HTTPS Bug in IE
During my development with HTTPS I came across a very weird issue that caused IE to raise a message about mixed content (HTTP + HTTPS).
The problem occurs while using a very simple scenario:
- The page has a DIV element with an INLINE background style (style="background-image: URL(images/image.gif)")
- Inside the DIV you have an anchor that when clicked uses a script that removes the entire DIV from the dom using (removeChild method).
browsing the page with HTTPS you will see that you get the error message after clicking the anchor.
I can promise you that I have made all the necessary test to see that I am working with relative URLs and nothing else.
I have created a reproduce for this problem + movie that shows the problem and opened a ticker BUT I got a workaround / agreement that this is a bug only 10 days later.
The source of the problem is that when you are using a removeChild method on an element that has INLINE background image the image URL becomes about:blank which causes the message to popup.
In order to fix this problem (don't think that Microsoft will give you a workaround) you need to do one of the following:
- Don't use inline background style - Move the style to a CSS file -This fixes everything.

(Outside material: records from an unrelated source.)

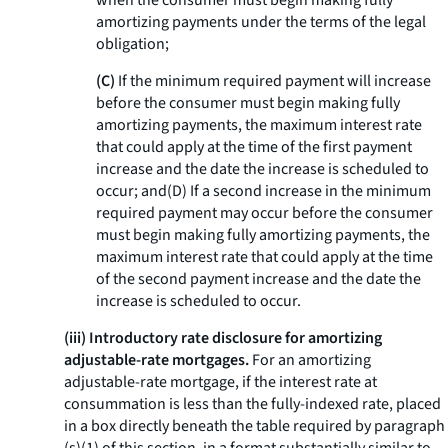
when the consumer must begin making fully
amortizing payments under the terms of the legal
obligation;
(C)
If the minimum required payment will increase
before the consumer must begin making fully
amortizing payments, the maximum interest rate
that could apply at the time of the first payment
increase and the date the increase is scheduled to
occur; and(D) If a second increase in the minimum
required payment may occur before the consumer
must begin making fully amortizing payments, the
maximum interest rate that could apply at the time
of the second payment increase and the date the
increase is scheduled to occur.
(iii) Introductory rate disclosure for amortizing
adjustable-rate mortgages.
For an amortizing
adjustable-rate mortgage, if the interest rate at
consummation is less than the fully-indexed rate, placed
in a box directly beneath the table required by paragraph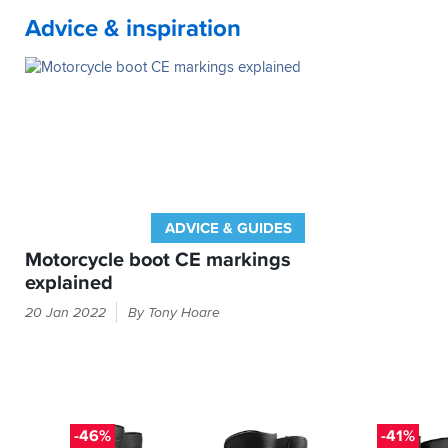
which
warm.
slick
usual
Change
getting
must
Advice & inspiration
However
but
shoe
and
soaked,
be
returning
that's
size
brake.
even
a
them
it.
and
Second
with
good
as
they
time
waterproof
sign.
they
fit
on
trousers
Not
not
perfectly
the
over
had
fit
well.
bike
them.
any
for
They
in
problems
purpose.
have
the
with
performed
rain,
water
brilliantly
they
ADVICE & GUIDES
getting
during
leaked
in
Motorcycle boot CE markings
the
quite
anywhere.
explained
recent
badly.
If
wet
Will
The
they
20 Jan 2022
By Tony Hoare
weather
be
label
went
and
going
missing,
inside
I
back
I'd
your
wouldn't
for
probably
boots
hesitate
a
buy
will
to
refund.
the
tell
-46%
-41%
purchase
same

- Don't use removeChild - use element.outerHTML = "", apparently this causes the object to die (this was new to me).
You can download a zip file that contain:
- Readme file
- HTML the reproduce the problem
- WINK movie that shows the problem.
This bug is important if you are using AJAX because you have to make sure that things are working under HTTPS, If you are using ATLAS you don't have to worry because ATLAS replaces the innerHTML of the update panel (I wonder if they knew about the problem?!)